The Rev. Roxana Atwood, who nurtured the Burke congregation from its start, began her venture equipped only with a list of names. With the help of some members of Grace Presbyterian Church in Springfield, where her husband, James, is pastor, she began canvassing neighborhoods, placing newspaper ads and spreading the word.

Although Atwood said living without a church building can be inconvenient, it helps people learn that a church is the people and not a building. "Biblically the church was in homes, on the move, without a lot of structure or leadership," she said.

"The children of our church will have to think of the church as people, because their building keeps moving around!" said Atwood, one of only a few organizing women pastors of a Presbyterian Church.
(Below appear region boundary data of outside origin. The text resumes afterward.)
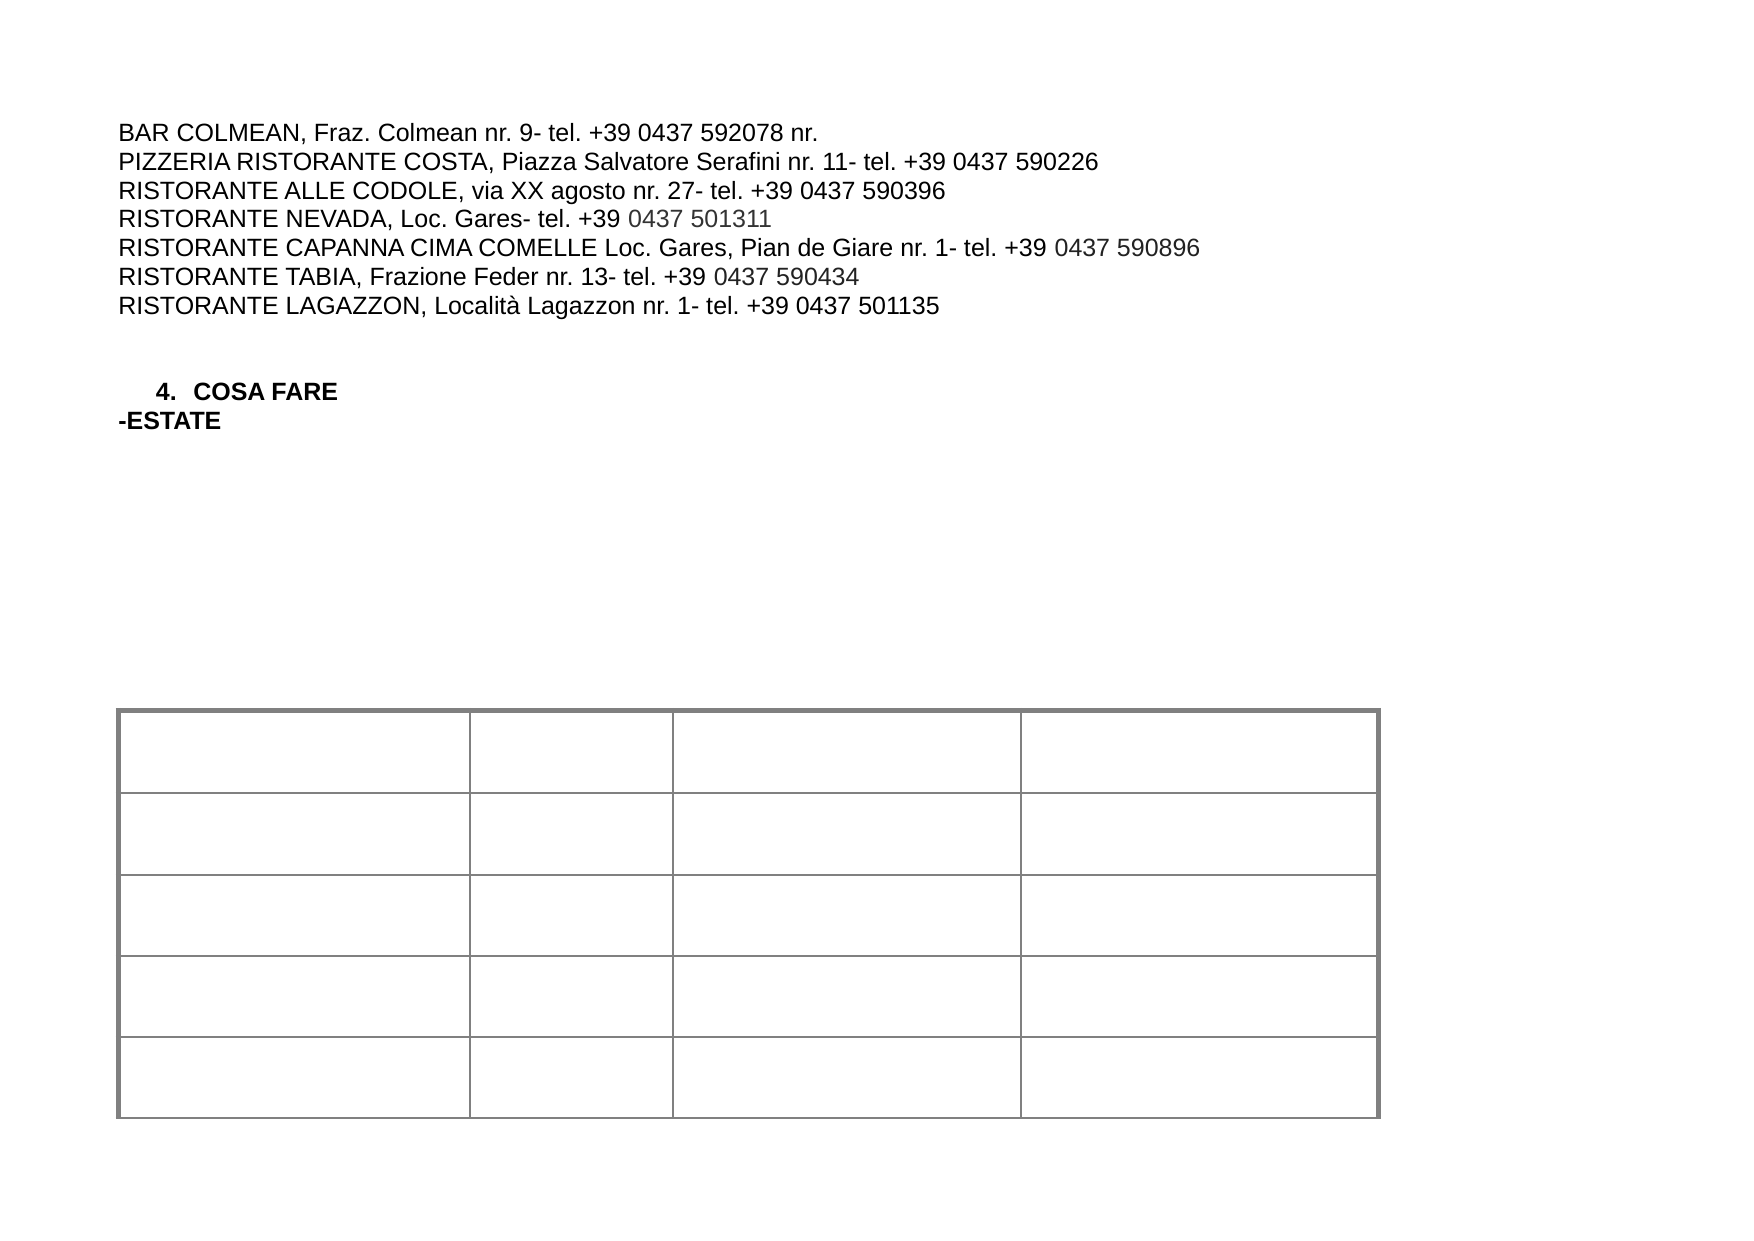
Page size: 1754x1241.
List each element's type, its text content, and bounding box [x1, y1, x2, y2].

table_header [1022, 713, 1376, 792]
table_cell [121, 957, 469, 1036]
table_cell [471, 957, 672, 1036]
table_cell [1022, 794, 1376, 873]
table_cell [121, 1038, 469, 1117]
text RISTORANTE LAGAZZON, Località Lagazzon nr. 1- tel. +39 0437 501135 [118, 291, 1636, 320]
text RISTORANTE NEVADA, Loc. Gares- tel. +39 0437 501311 [118, 204, 1636, 233]
table_cell [674, 957, 1020, 1036]
text RISTORANTE CAPANNA CIMA COMELLE Loc. Gares, Pian de Giare nr. 1- tel. +39 0437 590896 [118, 233, 1636, 262]
table_cell [1022, 1038, 1376, 1117]
text -ESTATE [118, 406, 1636, 435]
text RISTORANTE ALLE CODOLE, via XX agosto nr. 27- tel. +39 0437 590396 [118, 176, 1636, 204]
table_cell [1022, 957, 1376, 1036]
list COSA FARE [156, 377, 1636, 406]
table_header [674, 713, 1020, 792]
table_header [471, 713, 672, 792]
text BAR COLMEAN, Fraz. Colmean nr. 9- tel. +39 0437 592078 nr. [118, 118, 1636, 147]
table_cell [121, 876, 469, 955]
table_cell [471, 794, 672, 873]
table_cell [471, 876, 672, 955]
table_cell [674, 1038, 1020, 1117]
table_cell [121, 794, 469, 873]
table_cell [674, 876, 1020, 955]
table_cell [1022, 876, 1376, 955]
table_header [121, 713, 469, 792]
table_cell [674, 794, 1020, 873]
table_cell [471, 1038, 672, 1117]
text PIZZERIA RISTORANTE COSTA, Piazza Salvatore Serafini nr. 11- tel. +39 0437 590226 [118, 147, 1636, 176]
text RISTORANTE TABIA, Frazione Feder nr. 13- tel. +39 0437 590434 [118, 262, 1636, 291]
Atwood said that although some people are attracted to a new church for the excitement, many more are "turned off" by the amount of work they know it will require. Many surburbanites know they will only be here for two or three years, and they know they'll never see a building.

In addition, being a congregation without a church building means worshiping in outside facilities. The 175 members of Burke Presbyterian Church usually meet on Sundays at a Burke community center, where they must arrive early in order to set up chairs and sometimes clean up the remains of the previous night's party.
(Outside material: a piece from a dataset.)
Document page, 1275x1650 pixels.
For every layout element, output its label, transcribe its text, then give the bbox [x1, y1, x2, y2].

"But that's good!" Atwood insists. "It helps to remind us the church is in the world, a community center is a place which speaks to people."
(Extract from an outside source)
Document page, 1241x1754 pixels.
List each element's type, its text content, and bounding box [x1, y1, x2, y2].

Atwood, 43, and the mother of two grown children, said her nine years as a missionary in Tokyo gave her the courage and motivation needed to build a church from nothing.

Being a pastor and a pastor's wife sometimes gets too demanding, said Atwood. It's the kind of job you never finish. There's always something else you can do."

Her children are very important to her, she says, and so are the 20 children in the congregation.

Before her regular Sunday sermon, Atwood calls the children to the front where they gather around her on the floor.

"She tells them a simpler version of our sermon and asks them questions," said Helen Richards, a church elder with two young children. "She listens to what they say -- which sometimes is so candid it embarrasses parents!"

Richards said that, unlike past experiences, her children never want to miss Sunday services. "She makes them feel like they're an important part of the church and they really love her," said Richards, who admitted she was apprehensive at first about joining a "new church."

Atwood said another advantage to a new church is that it attracts more adventurous people, who are more willing to try experimental worship styles and less likely to doubt her credentials because she is a woman.